Car manufacturer Saab has been bought by National Electric Vehicle Sweden (NEVS), an international consortium formed by Japanese, Swedish and Chinese stakeholders. The new company will establish a new automobile venture in Trollhättan, solely dedicated to the development and manufacture of electric vehicles (EVs).
National Electric Vehicle Sweden AB (NEVS) and the Receivers of the Saab Automobile bankruptcy signed a purchase agreement which covers the main assets of Saab Automobile AB, Saab Automobile Powertrain AB and Saab Automobile Tools AB. The agreement includes all outstanding shares in the property company which owns the Saab Automobile facilities in Trollhättan, Sweden. The price for the assets has not been disclosed. Saab Automobile Parts AB, as well as intellectual property rights for the Saab 9-5, owned by General Motors, are not included in the purchase agreement.
The first model to be developed will be based on the current Saab 9-3, which will be modified for electric drive using advanced EV technology from Japan. The Launch is scheduled for year-end 2013/2014.

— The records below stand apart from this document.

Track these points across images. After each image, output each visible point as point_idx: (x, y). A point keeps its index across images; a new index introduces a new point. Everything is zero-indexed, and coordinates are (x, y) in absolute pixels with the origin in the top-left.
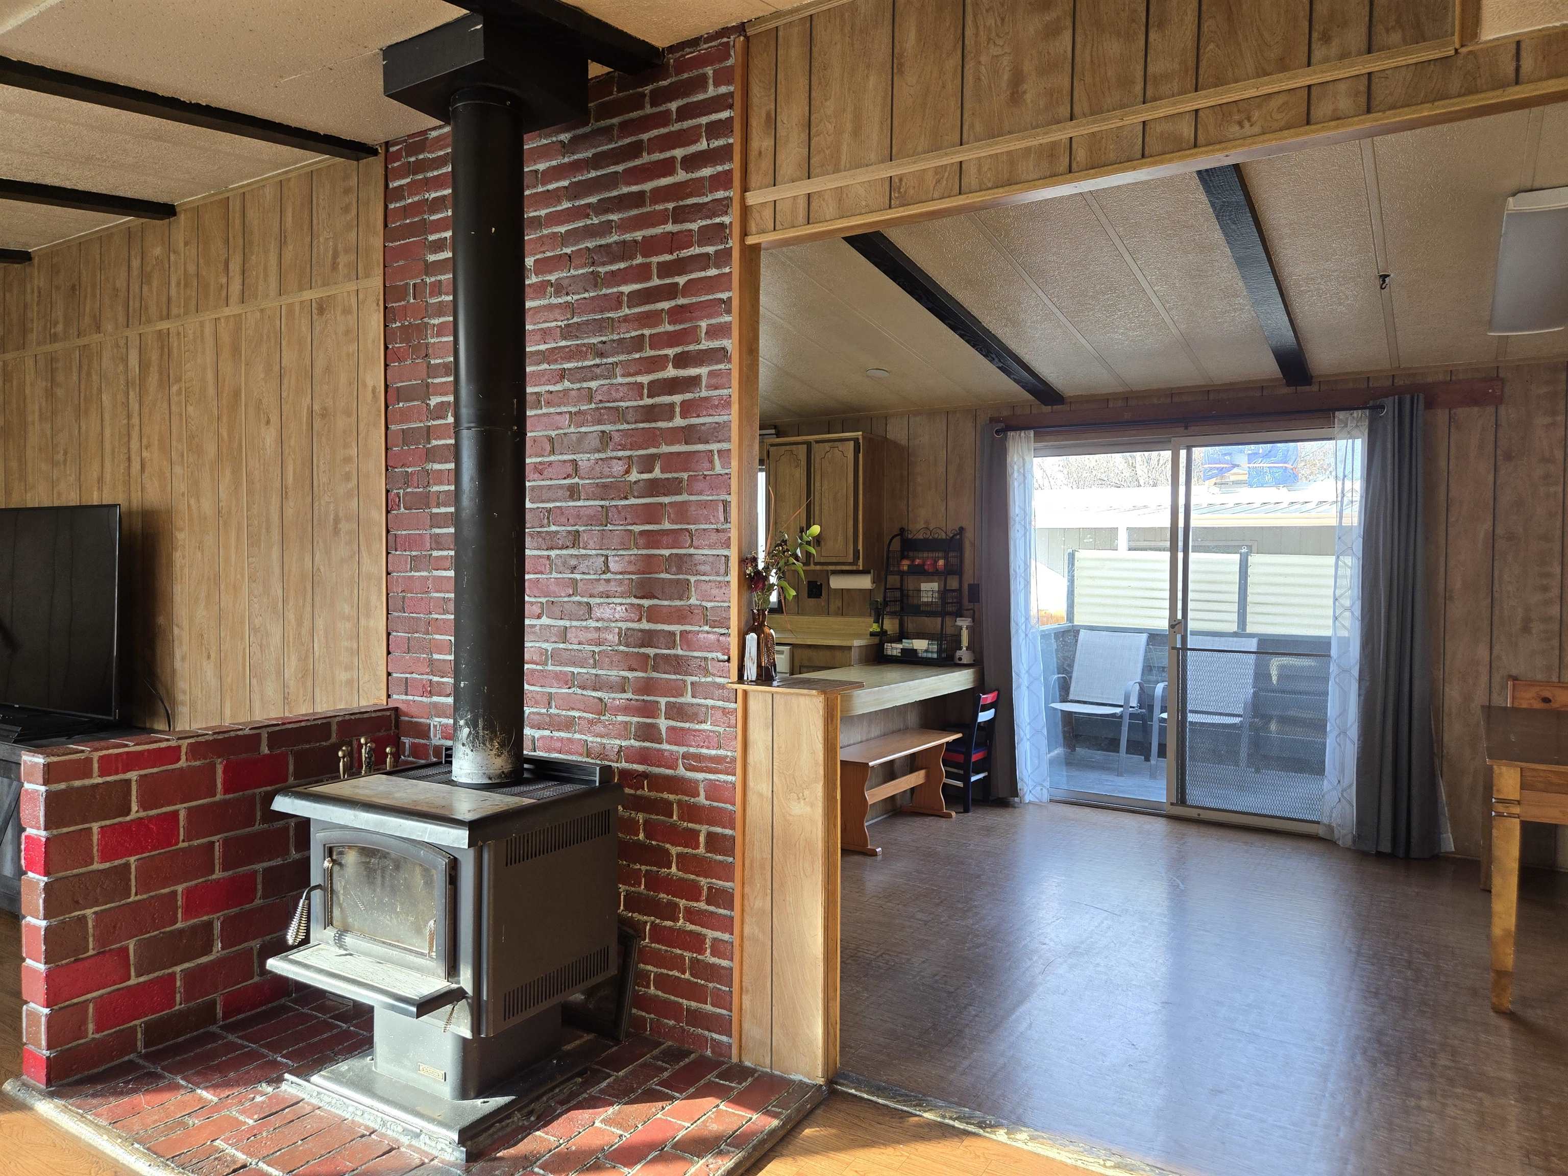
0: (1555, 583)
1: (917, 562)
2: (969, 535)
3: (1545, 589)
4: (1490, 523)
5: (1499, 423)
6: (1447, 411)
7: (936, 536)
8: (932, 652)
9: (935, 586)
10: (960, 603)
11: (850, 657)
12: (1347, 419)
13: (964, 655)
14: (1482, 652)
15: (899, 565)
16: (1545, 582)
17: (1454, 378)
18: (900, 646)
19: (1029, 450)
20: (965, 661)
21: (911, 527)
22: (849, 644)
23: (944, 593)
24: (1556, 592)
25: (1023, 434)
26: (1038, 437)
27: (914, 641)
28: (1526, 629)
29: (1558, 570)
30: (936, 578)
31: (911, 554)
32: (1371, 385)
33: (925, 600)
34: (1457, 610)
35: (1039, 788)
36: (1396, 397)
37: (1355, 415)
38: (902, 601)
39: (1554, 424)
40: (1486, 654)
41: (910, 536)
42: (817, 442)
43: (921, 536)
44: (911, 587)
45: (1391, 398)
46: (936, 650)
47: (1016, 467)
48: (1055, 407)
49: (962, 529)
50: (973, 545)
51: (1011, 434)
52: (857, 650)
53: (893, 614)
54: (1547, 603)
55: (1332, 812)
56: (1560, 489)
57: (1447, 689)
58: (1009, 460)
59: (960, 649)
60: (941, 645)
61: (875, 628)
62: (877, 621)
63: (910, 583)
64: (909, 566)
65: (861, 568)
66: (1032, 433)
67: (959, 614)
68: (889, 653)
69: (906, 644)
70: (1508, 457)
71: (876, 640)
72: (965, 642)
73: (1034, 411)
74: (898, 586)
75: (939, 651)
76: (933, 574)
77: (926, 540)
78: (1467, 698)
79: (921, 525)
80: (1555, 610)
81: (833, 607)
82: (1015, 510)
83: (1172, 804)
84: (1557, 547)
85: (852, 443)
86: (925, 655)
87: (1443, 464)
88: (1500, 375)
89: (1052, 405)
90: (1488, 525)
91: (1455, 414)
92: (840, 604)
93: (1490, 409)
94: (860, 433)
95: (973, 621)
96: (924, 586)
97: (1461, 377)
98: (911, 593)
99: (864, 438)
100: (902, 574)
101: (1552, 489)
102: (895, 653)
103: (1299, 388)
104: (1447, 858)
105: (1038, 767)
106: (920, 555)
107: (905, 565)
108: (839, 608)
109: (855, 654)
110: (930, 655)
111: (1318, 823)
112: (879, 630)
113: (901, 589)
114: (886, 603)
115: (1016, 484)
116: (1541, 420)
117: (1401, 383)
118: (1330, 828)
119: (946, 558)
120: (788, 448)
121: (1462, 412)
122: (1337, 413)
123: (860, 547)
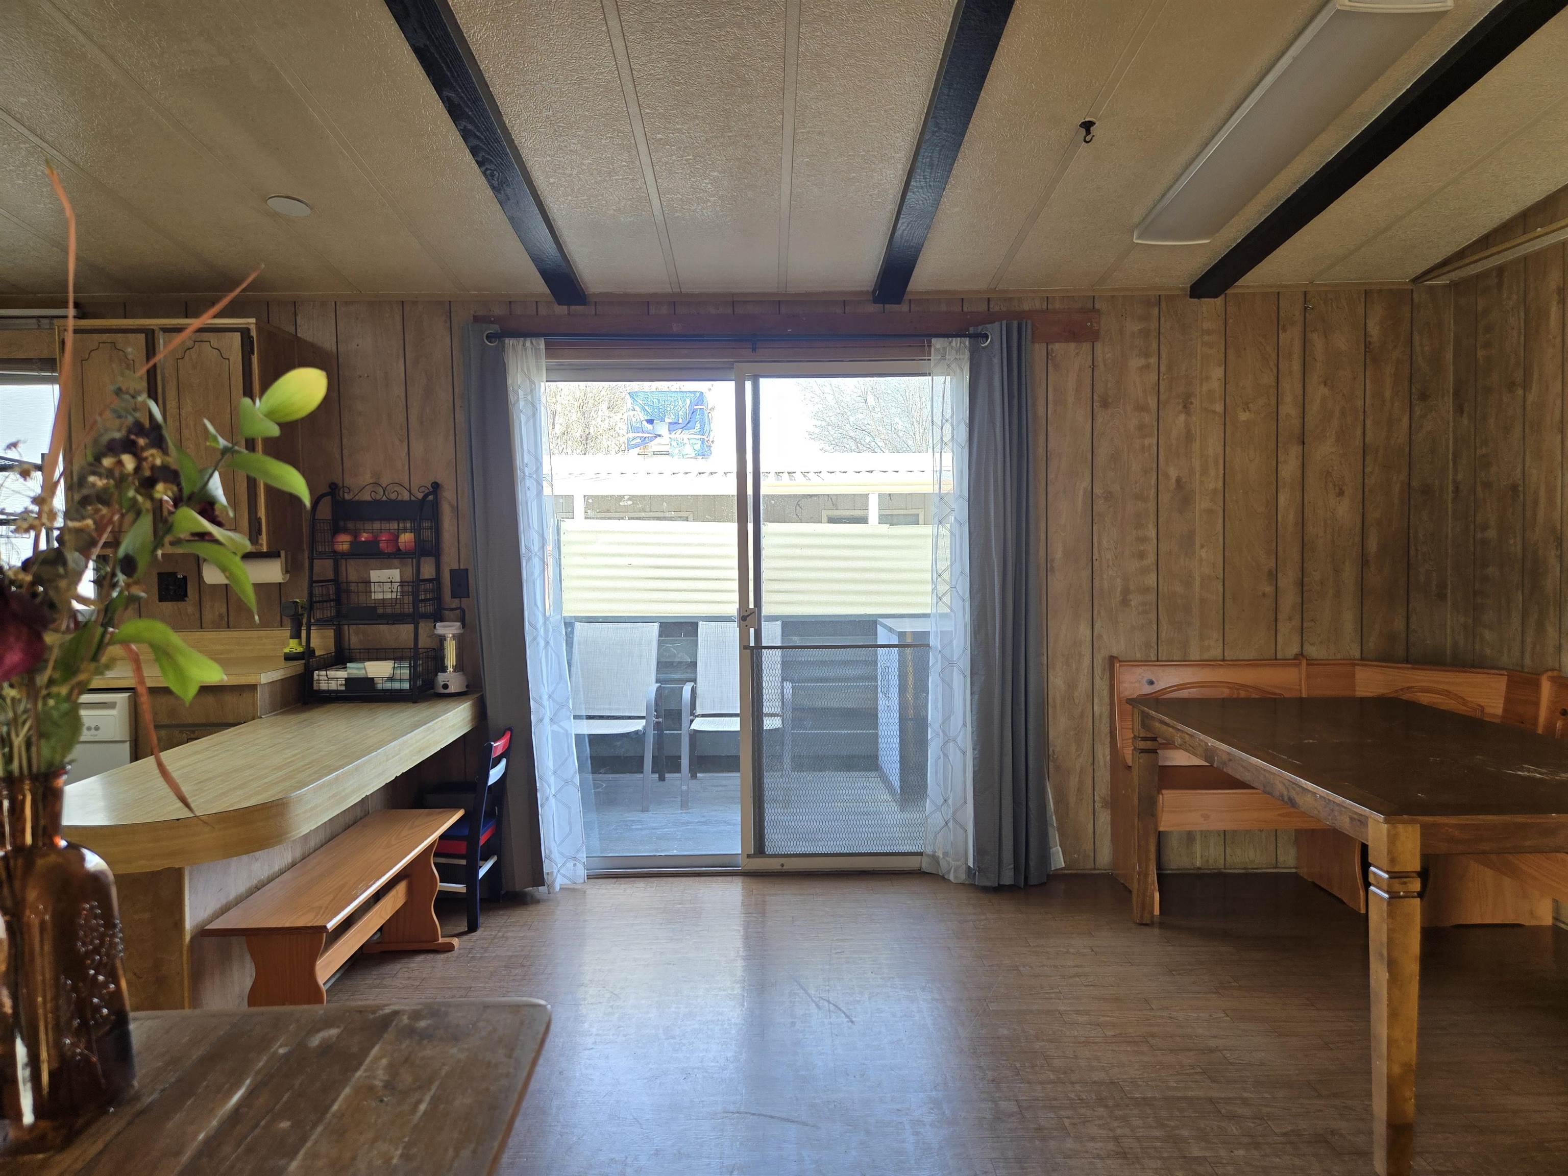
0: (1151, 548)
1: (364, 537)
2: (448, 495)
3: (1142, 555)
4: (1089, 479)
5: (1096, 363)
6: (1045, 345)
7: (393, 496)
8: (401, 680)
9: (395, 574)
10: (439, 599)
11: (254, 704)
12: (945, 349)
13: (451, 679)
14: (1084, 631)
15: (333, 543)
16: (1142, 548)
17: (1050, 306)
18: (342, 674)
19: (539, 369)
20: (452, 689)
21: (348, 481)
22: (250, 680)
23: (412, 586)
24: (1151, 559)
25: (528, 344)
26: (552, 350)
27: (368, 664)
28: (1125, 602)
29: (1152, 533)
30: (396, 562)
31: (350, 525)
32: (965, 310)
33: (380, 596)
34: (1058, 583)
35: (570, 865)
36: (1004, 322)
37: (954, 344)
38: (338, 601)
39: (1148, 366)
40: (1088, 633)
41: (347, 497)
42: (166, 330)
43: (366, 497)
44: (353, 576)
45: (997, 324)
46: (407, 677)
47: (521, 393)
48: (573, 308)
49: (436, 486)
50: (456, 510)
51: (510, 342)
52: (267, 689)
53: (323, 623)
54: (1144, 571)
55: (935, 839)
56: (1155, 441)
57: (1051, 678)
58: (510, 381)
59: (444, 669)
60: (415, 667)
61: (294, 646)
62: (297, 635)
63: (352, 571)
64: (351, 543)
65: (265, 549)
66: (541, 343)
67: (438, 616)
68: (324, 686)
69: (354, 670)
70: (1105, 404)
71: (297, 667)
72: (451, 659)
73: (543, 311)
74: (331, 576)
75: (412, 679)
76: (389, 556)
77: (377, 503)
78: (1071, 686)
79: (367, 478)
80: (1151, 580)
81: (209, 615)
82: (523, 457)
83: (749, 856)
84: (1152, 506)
85: (238, 335)
86: (388, 686)
87: (1041, 410)
88: (1097, 306)
89: (569, 304)
90: (1086, 483)
91: (1052, 349)
92: (224, 610)
93: (1086, 346)
94: (253, 320)
95: (464, 626)
96: (376, 575)
97: (1058, 306)
98: (353, 587)
99: (259, 329)
100: (337, 557)
101: (1147, 442)
102: (333, 686)
103: (887, 306)
104: (1058, 876)
105: (569, 834)
106: (368, 526)
107: (343, 542)
108: (221, 616)
109: (262, 698)
110: (397, 686)
111: (921, 854)
112: (300, 649)
113: (336, 581)
114: (311, 606)
115: (523, 418)
116: (1136, 363)
117: (997, 309)
118: (934, 858)
119: (417, 531)
120: (105, 337)
121: (1058, 347)
122: (934, 340)
123: (262, 513)
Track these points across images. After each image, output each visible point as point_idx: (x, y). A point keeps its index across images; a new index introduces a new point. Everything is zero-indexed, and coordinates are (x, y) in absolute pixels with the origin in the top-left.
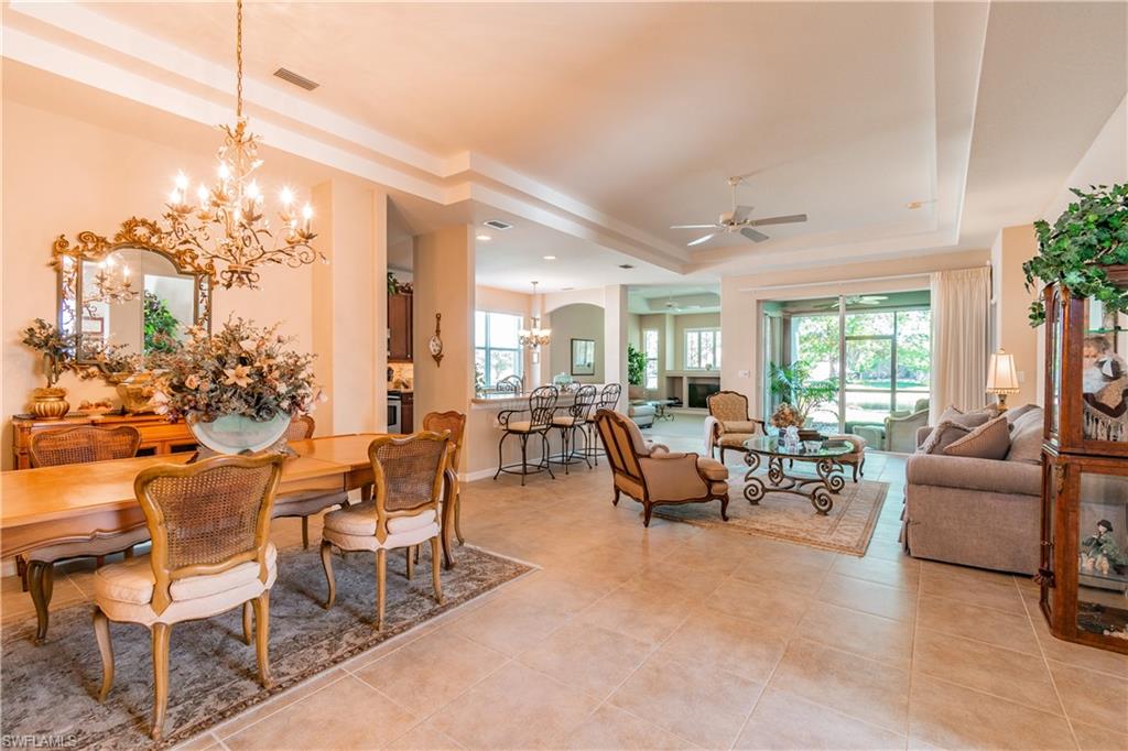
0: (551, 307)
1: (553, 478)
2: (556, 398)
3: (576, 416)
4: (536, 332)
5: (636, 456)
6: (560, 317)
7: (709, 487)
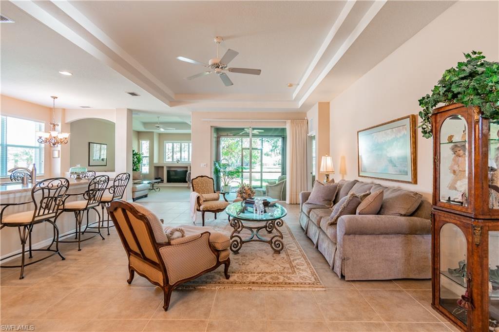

In parallel with the EV conversion of the Saab 9-3, an all-new model will be developed, based on additional cutting-edge technology from Japan. Marketing and sales will be global, with an initial focus on China, projected to be the largest and most important EV market.
"China is investing heavily in developing the EV market, which is a key driver for the ongoing technology shift to reduce dependence on fossil fuels," said Kai Johan Jiang, founder and main owner of National Modern Energy Holdings Ltd, the majority shareholder of NEVS. "The Chinese can increasingly afford cars; however, the global oil supply would not suffice if they all buy petroleum-fueled vehicles. Chinese customers demand a premium electric vehicle, which we will be able to offer by acquiring Saab Automobile in Trollhättan."
NEVS aims to become a leading manufacturer of electric vehicles. They are now in the process of trying to recruit for a number of key positions in the company with the next steps to hire skilled engineers at the Trollhättan site. The development will be conducted in collaboration between Swedish, Japanese and Chinese engineers.